やること: 下の記録の行をすべて書き直し、「locality」を「site」に入れ替えてください。それ以外はそのままにしてください。

■ ■ ■ ■

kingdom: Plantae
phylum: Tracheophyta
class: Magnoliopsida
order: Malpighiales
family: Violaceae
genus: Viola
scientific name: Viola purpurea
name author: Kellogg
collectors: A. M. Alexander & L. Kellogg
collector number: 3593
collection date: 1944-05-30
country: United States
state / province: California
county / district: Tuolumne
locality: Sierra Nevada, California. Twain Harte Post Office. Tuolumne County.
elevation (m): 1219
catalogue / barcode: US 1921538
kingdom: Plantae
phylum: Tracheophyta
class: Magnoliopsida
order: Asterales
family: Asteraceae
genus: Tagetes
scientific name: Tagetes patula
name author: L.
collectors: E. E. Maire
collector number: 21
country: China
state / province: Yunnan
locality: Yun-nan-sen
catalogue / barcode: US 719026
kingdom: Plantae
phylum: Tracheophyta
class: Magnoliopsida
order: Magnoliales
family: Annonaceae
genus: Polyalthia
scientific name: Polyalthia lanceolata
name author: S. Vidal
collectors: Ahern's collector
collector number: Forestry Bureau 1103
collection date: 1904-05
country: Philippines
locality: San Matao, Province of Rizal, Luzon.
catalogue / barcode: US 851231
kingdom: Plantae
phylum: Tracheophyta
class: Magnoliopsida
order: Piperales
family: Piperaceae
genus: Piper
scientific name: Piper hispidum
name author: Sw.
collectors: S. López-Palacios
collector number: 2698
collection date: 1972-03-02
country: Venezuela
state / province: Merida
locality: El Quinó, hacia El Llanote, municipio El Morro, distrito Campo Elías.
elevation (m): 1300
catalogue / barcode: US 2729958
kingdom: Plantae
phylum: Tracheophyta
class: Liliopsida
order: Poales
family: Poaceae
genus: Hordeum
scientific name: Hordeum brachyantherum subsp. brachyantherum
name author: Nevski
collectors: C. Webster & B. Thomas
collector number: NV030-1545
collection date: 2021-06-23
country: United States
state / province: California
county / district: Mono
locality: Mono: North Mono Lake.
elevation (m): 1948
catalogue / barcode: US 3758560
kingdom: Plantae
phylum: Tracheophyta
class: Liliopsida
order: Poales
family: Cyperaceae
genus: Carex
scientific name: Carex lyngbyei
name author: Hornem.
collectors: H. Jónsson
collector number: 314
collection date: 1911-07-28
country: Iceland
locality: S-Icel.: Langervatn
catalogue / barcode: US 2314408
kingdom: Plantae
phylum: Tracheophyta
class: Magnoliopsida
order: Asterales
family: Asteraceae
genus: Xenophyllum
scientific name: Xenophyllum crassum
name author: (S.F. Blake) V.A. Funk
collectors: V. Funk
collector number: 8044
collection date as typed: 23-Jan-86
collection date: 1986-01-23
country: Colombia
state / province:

■ ■ ■ ■

答え:
kingdom: Plantae
phylum: Tracheophyta
class: Magnoliopsida
order: Malpighiales
family: Violaceae
genus: Viola
scientific name: Viola purpurea
name author: Kellogg
collectors: A. M. Alexander & L. Kellogg
collector number: 3593
collection date: 1944-05-30
country: United States
state / province: California
county / district: Tuolumne
site: Sierra Nevada, California. Twain Harte Post Office. Tuolumne County.
elevation (m): 1219
catalogue / barcode: US 1921538
kingdom: Plantae
phylum: Tracheophyta
class: Magnoliopsida
order: Asterales
family: Asteraceae
genus: Tagetes
scientific name: Tagetes patula
name author: L.
collectors: E. E. Maire
collector number: 21
country: China
state / province: Yunnan
site: Yun-nan-sen
catalogue / barcode: US 719026
kingdom: Plantae
phylum: Tracheophyta
class: Magnoliopsida
order: Magnoliales
family: Annonaceae
genus: Polyalthia
scientific name: Polyalthia lanceolata
name author: S. Vidal
collectors: Ahern's collector
collector number: Forestry Bureau 1103
collection date: 1904-05
country: Philippines
site: San Matao, Province of Rizal, Luzon.
catalogue / barcode: US 851231
kingdom: Plantae
phylum: Tracheophyta
class: Magnoliopsida
order: Piperales
family: Piperaceae
genus: Piper
scientific name: Piper hispidum
name author: Sw.
collectors: S. López-Palacios
collector number: 2698
collection date: 1972-03-02
country: Venezuela
state / province: Merida
site: El Quinó, hacia El Llanote, municipio El Morro, distrito Campo Elías.
elevation (m): 1300
catalogue / barcode: US 2729958
kingdom: Plantae
phylum: Tracheophyta
class: Liliopsida
order: Poales
family: Poaceae
genus: Hordeum
scientific name: Hordeum brachyantherum subsp. brachyantherum
name author: Nevski
collectors: C. Webster & B. Thomas
collector number: NV030-1545
collection date: 2021-06-23
country: United States
state / province: California
county / district: Mono
site: Mono: North Mono Lake.
elevation (m): 1948
catalogue / barcode: US 3758560
kingdom: Plantae
phylum: Tracheophyta
class: Liliopsida
order: Poales
family: Cyperaceae
genus: Carex
scientific name: Carex lyngbyei
name author: Hornem.
collectors: H. Jónsson
collector number: 314
collection date: 1911-07-28
country: Iceland
site: S-Icel.: Langervatn
catalogue / barcode: US 2314408
kingdom: Plantae
phylum: Tracheophyta
class: Magnoliopsida
order: Asterales
family: Asteraceae
genus: Xenophyllum
scientific name: Xenophyllum crassum
name author: (S.F. Blake) V.A. Funk
collectors: V. Funk
collector number: 8044
collection date as typed: 23-Jan-86
collection date: 1986-01-23
country: Colombia
state / province:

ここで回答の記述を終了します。